Russian Vladimir Vasilyev (Mini) celebrated his title at the 11th hour, but Dutchman Bernhard Ten Brinke (Toyota) fell short in the goal of winning the championship. Vasilyev reached the finish in sixth to seal the Drivers’ Championship and Ten Brinke was seventh.
Yasir Seaidan stormed into contention for the stage win with impressive early split times in his SRT Century Buggy and eventually finished sixth to record eighth overall. “We are here to develop the car and we have made lots of changes. Today was a fast stage and nice for the Buggy. We hit top speed 180 (km/h) maybe five times. We seem to do better in the first parts of the stages every day. Now we think we are ready for Dakar.”
Erik van Loon and Denis Krotov rounded off the top 10.
Saleh Al-Saif missed out on the FIA T3 title to Vasily Gryazin but the Saudi driver had the consolation of winning T3 at both of the Bajas. Guillaume de Mevius came home in third place but missed out on second in the championship to the Saudi
Dutchman Kees Koolen snatched the FIA T4 title from Aron Domzala’s grasp after finishing second overall and fourth on the day’s stage. Khalifa Al-Attiyah claimed outright victory in the second Baja in his South Racing Can-Am Maverick X3. Portugal’s Lorenço Rosa was third and Domzala came home in fourth.
Frenchman Adrien Van Beveren cruised to a second Hail Baja victory with a fourth successive fastest time on his Yamaha WRF 450. Troubled only by one navigational misjudgement throughout the two events, Van Beveren took the opportunity to fine tune his navigational skills and improve his confidence before taking on the might of KTM, Honda, Husqvarna and Sherco at the Dakar Rally in January.

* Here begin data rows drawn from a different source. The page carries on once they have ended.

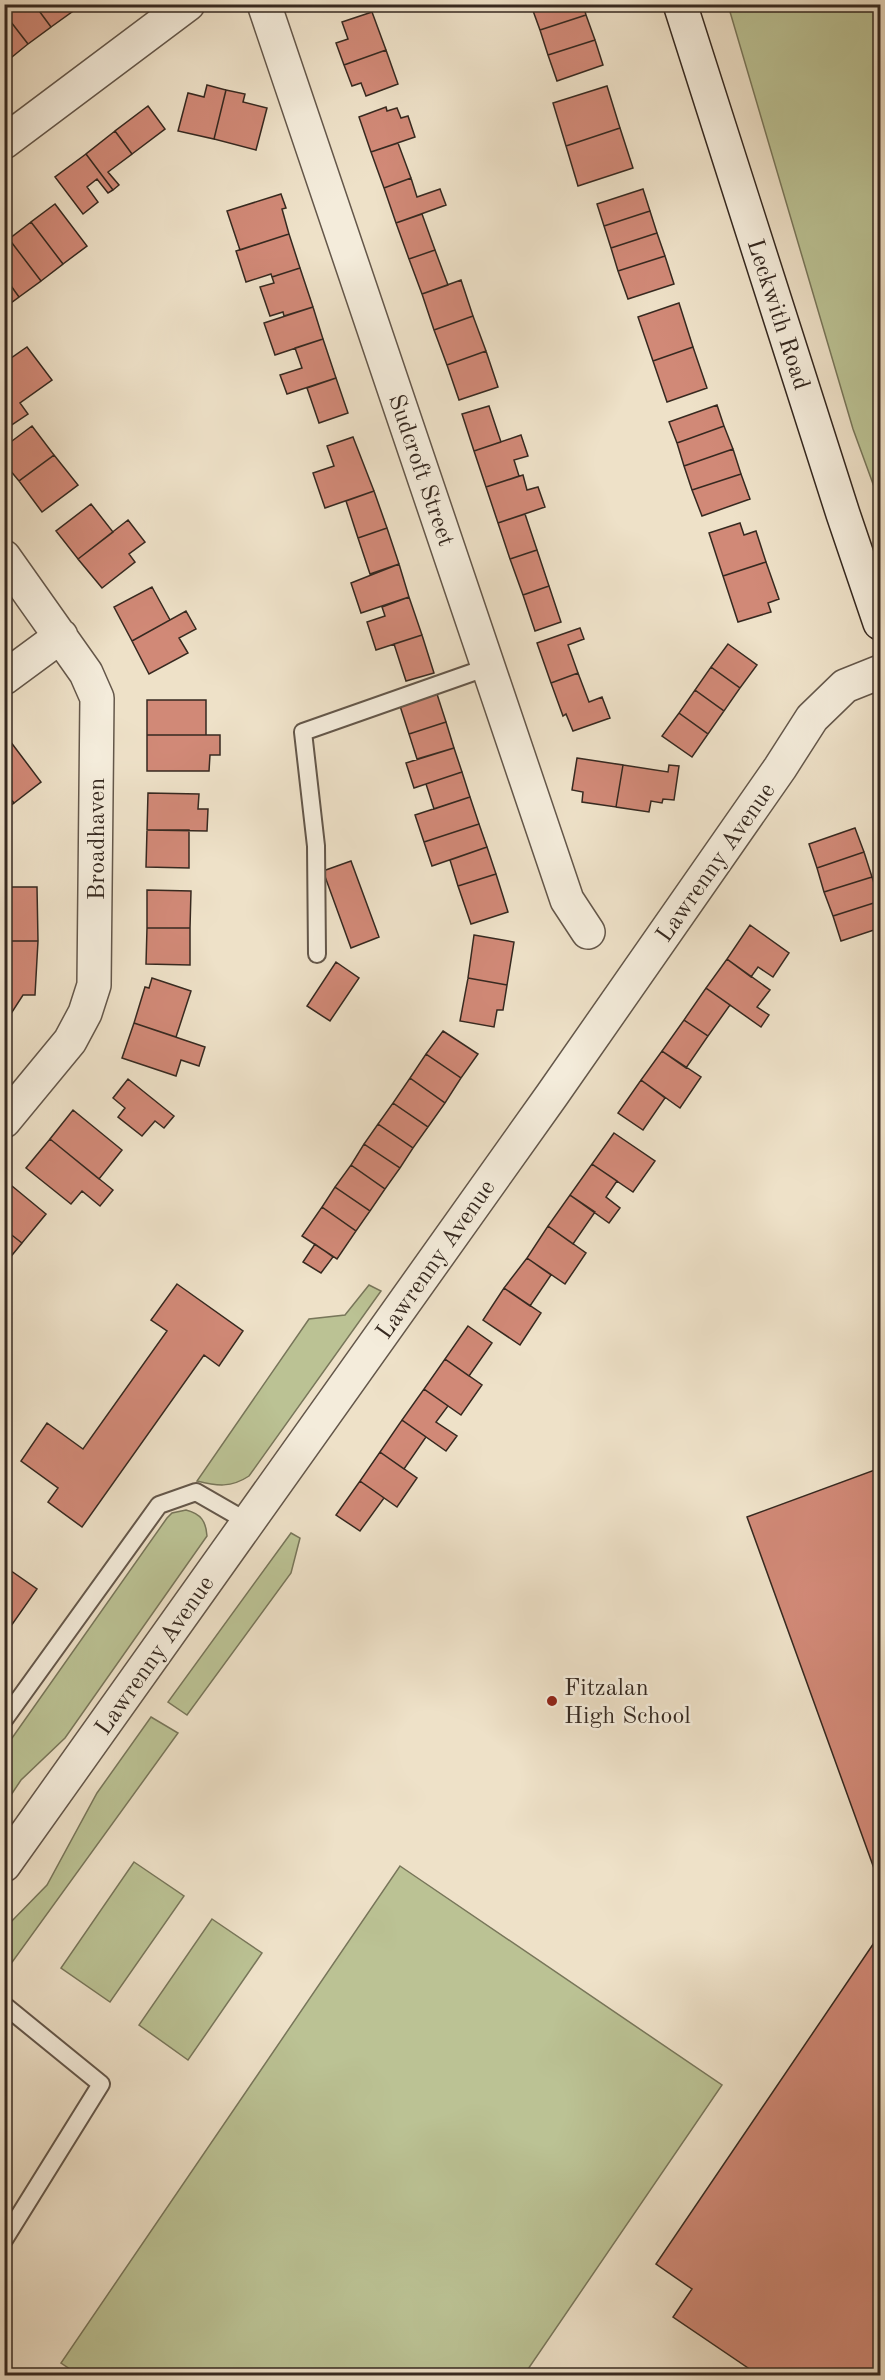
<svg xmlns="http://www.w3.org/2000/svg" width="885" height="2380" viewBox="0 0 885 2380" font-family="'Old Standard TT',serif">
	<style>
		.green { fill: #bbc294; stroke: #78765a; stroke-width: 1.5 }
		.building { fill: #d18977; stroke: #362920; stroke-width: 1.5 }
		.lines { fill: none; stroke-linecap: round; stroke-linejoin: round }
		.lane-casing { stroke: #64574a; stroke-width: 20 }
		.street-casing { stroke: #64574a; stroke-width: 36 }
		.secondary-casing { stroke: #362920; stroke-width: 36 }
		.lane { stroke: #f4ecdb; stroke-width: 16 }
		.street { stroke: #f4ecdb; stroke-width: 33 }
		.secondary { stroke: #f4ecdb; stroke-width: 33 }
		.poi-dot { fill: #8f2418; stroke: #f4ecdb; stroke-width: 2 }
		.labels { text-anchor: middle; stroke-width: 5; stroke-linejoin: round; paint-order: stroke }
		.street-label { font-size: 24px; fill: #362920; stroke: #f4ecdb }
		.poi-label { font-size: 24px; fill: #362920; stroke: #f4ecdb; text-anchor: start }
	</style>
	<rect width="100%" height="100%" fill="#eee1c8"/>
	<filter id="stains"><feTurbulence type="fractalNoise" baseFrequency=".00333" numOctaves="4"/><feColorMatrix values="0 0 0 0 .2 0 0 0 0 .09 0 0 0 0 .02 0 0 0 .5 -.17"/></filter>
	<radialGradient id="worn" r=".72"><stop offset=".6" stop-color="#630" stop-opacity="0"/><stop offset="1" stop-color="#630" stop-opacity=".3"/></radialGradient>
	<path class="green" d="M728,5H880V503L853,429Z
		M369,1285L381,1291L249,1476C231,1488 217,1486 197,1481L309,1319L345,1315Z
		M186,1510C201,1514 206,1521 207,1536L65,1738L21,1780L5,1804V1748L167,1518L172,1513Z
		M291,1533L300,1538L291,1573L187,1715L168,1702Z
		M151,1717L178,1733L5,1972V1928L47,1885L97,1793Z
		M134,1862L184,1896L110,2002L61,1968Z
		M400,1866L722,2085L524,2375H79L61,2363Z
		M212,1919L262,1953L188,2060L139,2025Z"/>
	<path class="building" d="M8,4H34L51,27L28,44L4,13V7Z
		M34,4H73L76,9L51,27Z
		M544,4H583L586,15L540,30L532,8Z
		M372,12L386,50L344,65L336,43L348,39L342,22Z
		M4,13L28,44L7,61L4,58Z
		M586,15L595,40L548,55L540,30Z
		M595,40L603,65L557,81L548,55Z
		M386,50L398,84L366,96L361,83L352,86L344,65Z
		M207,85L226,90L214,139L178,131L188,93L204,97Z
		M607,86L620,128L566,146L553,103Z
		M226,90L245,94L243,102L267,108L256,150L214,139Z
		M148,106L165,129L132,154L115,131Z
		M386,107L387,111L397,108L401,118L408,116L415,137L371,152L359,117Z
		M620,128L633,168L578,186L566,146Z
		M115,131L132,154L108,172L119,185L113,190L86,154Z
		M398,143L411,178L384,188L371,152Z
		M86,154L113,190L108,193L97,179L87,187L98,202L83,214L55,177Z
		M411,178L417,197L440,189L446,205L396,223L384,188Z
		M643,189L650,211L604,226L597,204Z
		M281,194L286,208L282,209L289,234L240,250L227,211Z
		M55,204L87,246L63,264L31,222Z
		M650,211L657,233L611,248L604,226Z
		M422,214L435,250L409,259L396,223Z
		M31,222L63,264L41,281L9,239Z
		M657,233L665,256L618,271L611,248Z
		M289,234L300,268L272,277L271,274L246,282L236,251Z
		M9,239L41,281L19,297L4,276V242Z
		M435,250L448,285L422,294L409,259Z
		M665,256L674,284L628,299L618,271Z
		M300,268L313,307L284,316L283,312L270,316L260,287L274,283L272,277Z
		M4,276L19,297L4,308Z
		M461,280L473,316L434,330L422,294Z
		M679,303L693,347L653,361L638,317Z
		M313,307L323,339L275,355L264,323Z
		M473,316L486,351L447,365L434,330Z
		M323,339L336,378L287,394L280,375L302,368L295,348Z
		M27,347L52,380L20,403L28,414L4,430V363Z
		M693,347L707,388L667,402L653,361Z
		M486,351L498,387L459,400L447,365Z
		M336,378L348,413L319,423L307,388Z
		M717,405L724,426L677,443L669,422Z
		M489,406L501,442L474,451L462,414Z
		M32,426L54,455L19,481L4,463V447Z
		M724,426L733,449L684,466L677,443Z
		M521,435L528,456L514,460L519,476L486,487L474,451Z
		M353,437L374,491L325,508L313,473L334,466L327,446Z
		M733,449L741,474L692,490L684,466Z
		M54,455L78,485L42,512L19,481Z
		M741,474L750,499L702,516L692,490Z
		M523,475L527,490L538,487L545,507L498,523L486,487Z
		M374,491L387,528L358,538L346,501Z
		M91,504L113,532L78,559L56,531Z
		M525,514L537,550L510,559L498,523Z
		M128,520L145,542L129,554L135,562L102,588L78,559Z
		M740,523L744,535L756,531L766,562L723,576L709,533Z
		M387,528L399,564L370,574L358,538Z
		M537,550L549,586L523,595L510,559Z
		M766,562L779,599L768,603L771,612L738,622L723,576Z
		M399,564L409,597L361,613L351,583Z
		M549,586L561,622L535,631L523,595Z
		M152,587L170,620L132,641L114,607Z
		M409,597L422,635L376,650L367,622L385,616L382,607Z
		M186,611L196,629L179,638L188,653L149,674L132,641Z
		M580,628L584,639L568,645L578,673L551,683L537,643Z
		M422,635L434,673L406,681L394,644Z
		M728,644L757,665L740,688L711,667Z
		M711,667L740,688L724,711L695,690Z
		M578,673L589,702L602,697L610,718L573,731L566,714L563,716L551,683Z
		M695,690L724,711L708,734L679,713Z
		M437,694L446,722L409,734L400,706Z
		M147,700H206V735H147Z
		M679,713L708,734L692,757L662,736Z
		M446,722L454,748L417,759L409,734Z
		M147,735H220V755H210L209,771H147Z
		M10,741L41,782L14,803L4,791V745Z
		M454,748L462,772L414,788L406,763Z
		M577,758L623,765L616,807L582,802L583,792L572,790Z
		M623,765L668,772L669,765L679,766L674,800L663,799L662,803L651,801L649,812L616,807Z
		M462,772L470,797L434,809L426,784Z
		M4,791L14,803L4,810Z
		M148,793L199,794L198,809H208L207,831L147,830Z
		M470,797L479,824L424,842L415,815Z
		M479,824L487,847L432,866L424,842Z
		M855,828L864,852L817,868L809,844Z
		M147,830H189V868L146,867Z
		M487,847L496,874L458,886L450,860Z
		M864,852L872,877L824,892L817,868Z
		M351,861L379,937L351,948L323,871Z
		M496,874L508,912L471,924L458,886Z
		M872,877L880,901L833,916L824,892Z
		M4,887H37L38,941H4Z
		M147,890L191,891L190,928H147Z
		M880,901V928L841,941L833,916Z
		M750,925L789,953L773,977L758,967L751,977L727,959Z
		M147,928H190V965L146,964Z
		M474,935L514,942L507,985L468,978Z
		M4,941H38L35,995H23L5,1023Z
		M727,959L770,990L757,1007L769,1015L761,1027L706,988Z
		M336,962L359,978L330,1021L307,1006Z
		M152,978L191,991L176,1037L134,1023L145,987L149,988Z
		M468,978L507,985L503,1010H497L494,1027L460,1021Z
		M706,988L730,1005L708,1036L684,1020Z
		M684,1020L708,1036L686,1068L662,1051Z
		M134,1023L205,1047L199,1066L181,1060L176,1076L122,1058Z
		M443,1031L478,1054L461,1078L426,1054Z
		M662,1051L701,1077L680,1108L641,1080Z
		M426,1054L461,1078L445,1103L410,1078Z
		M410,1078L445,1103L428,1127L393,1103Z
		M128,1079L174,1116L164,1128L155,1121L142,1136L118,1117L125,1108L113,1098Z
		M641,1080L665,1098L643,1130L618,1113Z
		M393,1103L428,1127L413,1148L378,1124Z
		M73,1110L122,1150L99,1179L50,1139Z
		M378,1124L413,1148L400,1168L364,1144Z
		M614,1133L655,1161L633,1192L592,1164Z
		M50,1139L113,1190L100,1206L82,1191L71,1204L26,1168Z
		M364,1144L400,1168L385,1189L351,1165Z
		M592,1164L617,1181L606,1197L620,1208L609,1223L570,1195Z
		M351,1165L385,1189L370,1211L335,1187Z
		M12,1186L46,1214L22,1243L4,1229V1195Z
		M335,1187L370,1211L356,1231L322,1207Z
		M570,1195L595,1212L573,1244L548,1226Z
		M322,1207L356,1231L337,1259L302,1236Z
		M548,1226L586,1253L565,1284L527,1258Z
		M4,1229L22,1243L4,1265Z
		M315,1244L333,1257L321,1273L303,1262Z
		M527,1258L551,1275L530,1306L504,1288Z
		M177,1284L243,1331L219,1366L204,1355L82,1527L48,1502L58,1488L21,1461L47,1423L83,1449L167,1331L151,1320Z
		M504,1288L541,1313L520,1345L483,1320Z
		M468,1326L492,1343L469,1376L445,1359Z
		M445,1359L482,1385L461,1415L424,1389Z
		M424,1389L448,1406L436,1422L457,1436L446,1451L402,1420Z
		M402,1420L426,1437L404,1469L380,1452Z
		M380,1452L417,1478L397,1507L360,1481Z
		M880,1468V1885L747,1517Z
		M360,1481L384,1498L360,1531L336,1515Z
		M4,1566L37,1589L4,1636Z
		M880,1934V2365L873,2376H760L673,2317L692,2289L656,2264Z"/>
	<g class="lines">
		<g class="lane-casing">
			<path id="lane" d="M317,954L316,846L303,732L488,667
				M4,1720L159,1505L196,1492L248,1522
				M4,2005L101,2084L4,2240"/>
		</g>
		<g class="street-casing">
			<path id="street" d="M264,4L567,900L588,932
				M4,142L188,4
				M4,557L86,673L97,698L94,985L85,1013L70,1041L4,1121
				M4,678L61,636
				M4,1865L552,1095L780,768L812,718L845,686L880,672"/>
		</g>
		<g class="secondary-casing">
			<path id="secondary" d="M680,4L843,514L880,623"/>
		</g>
		<use href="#lane" class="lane"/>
		<use href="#street" class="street"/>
		<use href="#secondary" class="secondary"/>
	</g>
	<circle class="poi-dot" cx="552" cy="1701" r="6"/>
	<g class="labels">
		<g class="street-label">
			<text transform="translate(779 314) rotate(72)" y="8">Leckwith Road</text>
			<text transform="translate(422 470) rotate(71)" y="8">Sudcroft Street</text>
			<text transform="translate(96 839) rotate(-90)" y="8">Broadhaven</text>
			<text transform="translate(715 862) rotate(-55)" y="8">Lawrenny Avenue</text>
			<text transform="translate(435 1259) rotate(-55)" y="8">Lawrenny Avenue</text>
			<text transform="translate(154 1655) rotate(-55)" y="8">Lawrenny Avenue</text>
		</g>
		<g class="poi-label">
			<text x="564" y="1695">Fitzalan<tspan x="564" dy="28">High School</tspan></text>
		</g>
	</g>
	<rect width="885" height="2380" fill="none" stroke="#eee1c8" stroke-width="24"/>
	<rect x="6" y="6" width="873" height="2368" fill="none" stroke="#362920" stroke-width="3"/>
	<rect x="12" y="12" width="861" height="2356" fill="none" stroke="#362920" stroke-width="1.5"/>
	<rect width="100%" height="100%" filter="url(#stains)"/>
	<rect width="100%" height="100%" fill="url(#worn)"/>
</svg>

“I am happy. This was good training,” said Van Beveren. “The stage today was very difficult. Really technical navigation and a lot of sand. I had a lot of fun. I love this desert here in Saudi. I can’t wait now for the Dakar. If I think about one year ago I was about to stop my career after the crash with many problems with my shoulder and now I am feeling 100%”
Local biker Mishal Al-Ghuneim earned the runner-up spot with the second quickest time to beat fellow KTM rider Anass Al-Rehyani by just 10 seconds. The Saudi finished 53min 05sec behind the official Yamaha entrant.
Abdulmajeed Al-Khulaifi gained revenge on Riyadh Saud Al-Shammeri for the latter beating him at Hail Baja 1 and the multiple Hail International Rally winner sealed the quad category win by 1min 54sec. Both riders fell foul of the vagaries of the road book at the 140km point and incurred 15-minute time penalties.
Saleh Al-Abdelali (Hummer) pipped Al-Mashna Al-Shammeri (Nissan Pick-Up) to victory in the National Rally by 1min 46sec. Muneef Al-Shemmeri (Nissan) was third and Mattias Ekström finished a fine fifth in the new X-raid Yamaha YXZ 1000R that was being tested for the first time.